Prompt A: In the text on San Diego Comic-Con, what won the convention in 2014?

Source document:
....................
From the Hilton Bayfront Hotel to the Marriot Marquis & Marina; from the downtown Gaslamp Quarter to the steps of the Convention Center; from Lobby A to Hall H (especially in Hall H), there was only one thing on Comic-Con attendees’ lips: Television’s presence was really big this year.
In fact, it wasn’t just big—television won San Diego Comic-Con in 2014. Handily.
For over a decade, the ostensibly “comic book” themed convention has become an international destination for Hollywood filmmakers and the fans who devour their product. Be they superhero movies, vampire-populated Young Adult fiction, or even the rare original genre film, big budget Hollywood has turned Comic-Con into a blockbuster fantasia for fans who don’t mind sleeping outside for four nights in a row.
And yet, this year was markedly different. To be sure, the summer movie 2015 (and even 2016) calendar left a sizeable imprint on San Diego, but for the first time since this event became an annual Geek Mecca for more than just comic book purists, the television hoof markings dwarfed it.
....................
Prompt B: Find each line in the records containing the word "vehicle" and copy those lines out.

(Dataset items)
....................
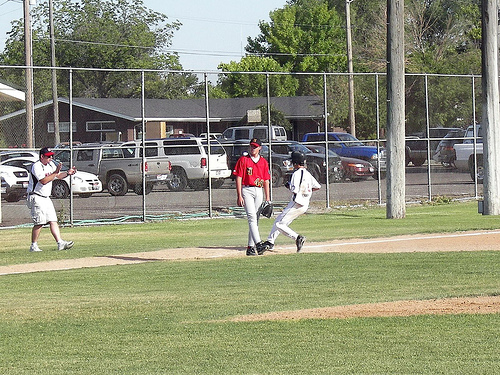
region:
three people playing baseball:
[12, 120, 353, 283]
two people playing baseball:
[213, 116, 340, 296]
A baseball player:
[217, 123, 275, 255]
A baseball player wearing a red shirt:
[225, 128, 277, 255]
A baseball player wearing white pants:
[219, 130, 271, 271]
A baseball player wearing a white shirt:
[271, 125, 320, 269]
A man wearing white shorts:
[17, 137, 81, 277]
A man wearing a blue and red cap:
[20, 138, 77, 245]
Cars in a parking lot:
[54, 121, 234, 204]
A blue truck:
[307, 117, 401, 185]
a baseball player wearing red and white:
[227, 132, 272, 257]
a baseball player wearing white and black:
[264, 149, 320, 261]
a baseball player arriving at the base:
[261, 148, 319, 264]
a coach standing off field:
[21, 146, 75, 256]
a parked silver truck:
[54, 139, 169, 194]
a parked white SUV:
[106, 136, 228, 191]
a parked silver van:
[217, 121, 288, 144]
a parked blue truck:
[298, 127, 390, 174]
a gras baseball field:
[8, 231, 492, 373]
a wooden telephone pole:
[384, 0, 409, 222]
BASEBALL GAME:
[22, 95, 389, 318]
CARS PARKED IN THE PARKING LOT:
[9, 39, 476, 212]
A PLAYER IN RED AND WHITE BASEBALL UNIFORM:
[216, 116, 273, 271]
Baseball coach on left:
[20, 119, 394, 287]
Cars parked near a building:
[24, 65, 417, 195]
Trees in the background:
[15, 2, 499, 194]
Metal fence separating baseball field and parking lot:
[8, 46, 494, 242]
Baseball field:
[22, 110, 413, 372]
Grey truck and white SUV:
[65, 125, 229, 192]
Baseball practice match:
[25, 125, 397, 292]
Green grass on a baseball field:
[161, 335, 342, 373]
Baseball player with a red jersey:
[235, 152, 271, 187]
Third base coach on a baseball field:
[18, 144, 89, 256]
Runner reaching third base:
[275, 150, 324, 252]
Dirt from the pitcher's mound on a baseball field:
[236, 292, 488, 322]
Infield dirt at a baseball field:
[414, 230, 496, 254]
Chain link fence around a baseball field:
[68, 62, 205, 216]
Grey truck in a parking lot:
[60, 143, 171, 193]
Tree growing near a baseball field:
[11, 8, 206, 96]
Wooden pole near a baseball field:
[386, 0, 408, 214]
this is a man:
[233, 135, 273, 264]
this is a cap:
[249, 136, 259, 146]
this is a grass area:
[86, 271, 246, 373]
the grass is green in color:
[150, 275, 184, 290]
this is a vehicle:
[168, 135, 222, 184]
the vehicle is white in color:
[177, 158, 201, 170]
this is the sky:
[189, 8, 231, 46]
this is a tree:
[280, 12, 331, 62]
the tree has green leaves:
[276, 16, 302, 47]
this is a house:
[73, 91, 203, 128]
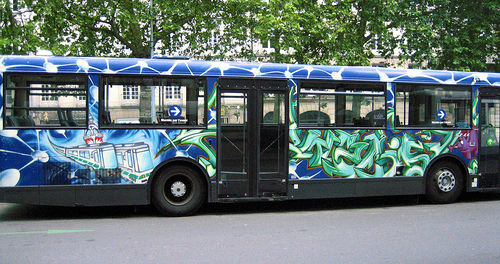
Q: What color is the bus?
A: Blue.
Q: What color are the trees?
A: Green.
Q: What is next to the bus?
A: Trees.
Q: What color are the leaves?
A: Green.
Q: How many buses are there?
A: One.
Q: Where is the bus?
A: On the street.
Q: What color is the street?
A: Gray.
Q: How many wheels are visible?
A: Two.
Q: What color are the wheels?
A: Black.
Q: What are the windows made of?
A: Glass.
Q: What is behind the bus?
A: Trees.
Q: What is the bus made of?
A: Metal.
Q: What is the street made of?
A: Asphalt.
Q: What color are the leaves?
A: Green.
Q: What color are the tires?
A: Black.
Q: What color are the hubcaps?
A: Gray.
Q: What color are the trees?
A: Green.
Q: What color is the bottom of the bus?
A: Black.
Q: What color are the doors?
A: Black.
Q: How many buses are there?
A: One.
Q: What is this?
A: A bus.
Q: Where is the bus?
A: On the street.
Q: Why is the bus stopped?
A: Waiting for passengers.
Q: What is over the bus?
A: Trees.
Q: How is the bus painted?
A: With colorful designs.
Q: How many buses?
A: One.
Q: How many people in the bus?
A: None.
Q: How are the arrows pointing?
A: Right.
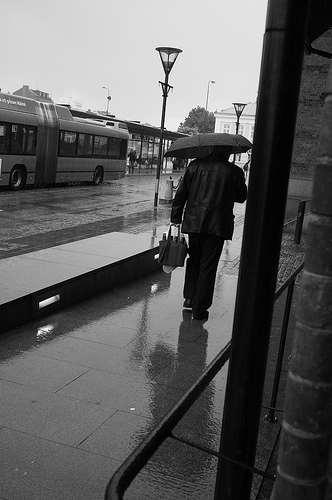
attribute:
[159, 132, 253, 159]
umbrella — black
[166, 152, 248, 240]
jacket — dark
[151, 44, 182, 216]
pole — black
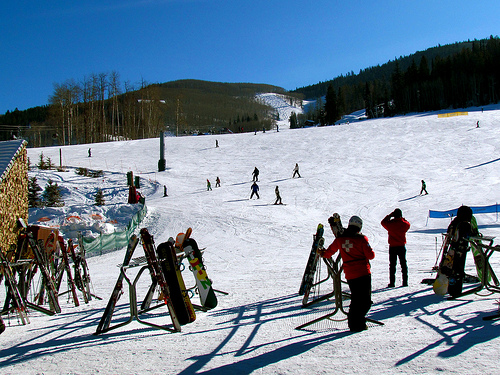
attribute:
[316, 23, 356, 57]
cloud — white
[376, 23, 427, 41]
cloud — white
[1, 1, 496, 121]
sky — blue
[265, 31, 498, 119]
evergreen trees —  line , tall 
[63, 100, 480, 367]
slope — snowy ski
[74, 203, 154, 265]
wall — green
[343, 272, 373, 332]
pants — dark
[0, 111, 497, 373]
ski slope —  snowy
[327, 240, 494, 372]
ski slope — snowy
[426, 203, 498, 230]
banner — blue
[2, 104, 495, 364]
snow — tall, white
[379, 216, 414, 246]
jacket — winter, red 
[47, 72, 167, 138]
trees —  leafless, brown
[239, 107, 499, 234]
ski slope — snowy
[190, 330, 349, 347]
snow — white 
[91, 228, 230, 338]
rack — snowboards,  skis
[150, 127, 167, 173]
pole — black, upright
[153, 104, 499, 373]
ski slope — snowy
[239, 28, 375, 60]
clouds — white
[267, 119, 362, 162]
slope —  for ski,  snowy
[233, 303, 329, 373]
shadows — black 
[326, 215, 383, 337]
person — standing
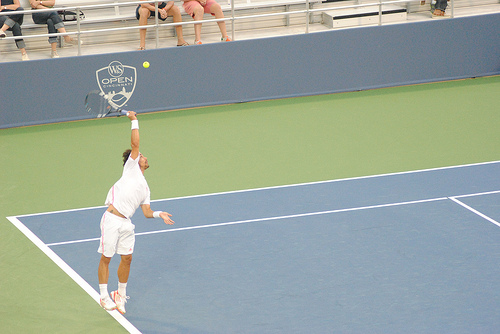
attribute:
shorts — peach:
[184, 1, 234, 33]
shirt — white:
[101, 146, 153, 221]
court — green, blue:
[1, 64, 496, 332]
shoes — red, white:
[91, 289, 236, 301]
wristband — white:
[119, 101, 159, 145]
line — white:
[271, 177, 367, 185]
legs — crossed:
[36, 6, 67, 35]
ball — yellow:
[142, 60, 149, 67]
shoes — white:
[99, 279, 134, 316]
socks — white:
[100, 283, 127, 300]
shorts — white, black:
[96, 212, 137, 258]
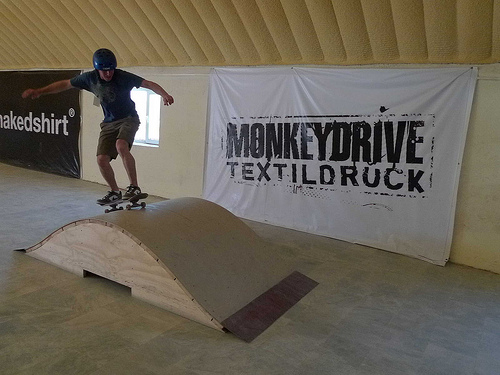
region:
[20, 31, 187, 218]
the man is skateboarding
....................
Final answer A: Television.

Final answer B:
this is a vehicle:
the vehicle is white in color:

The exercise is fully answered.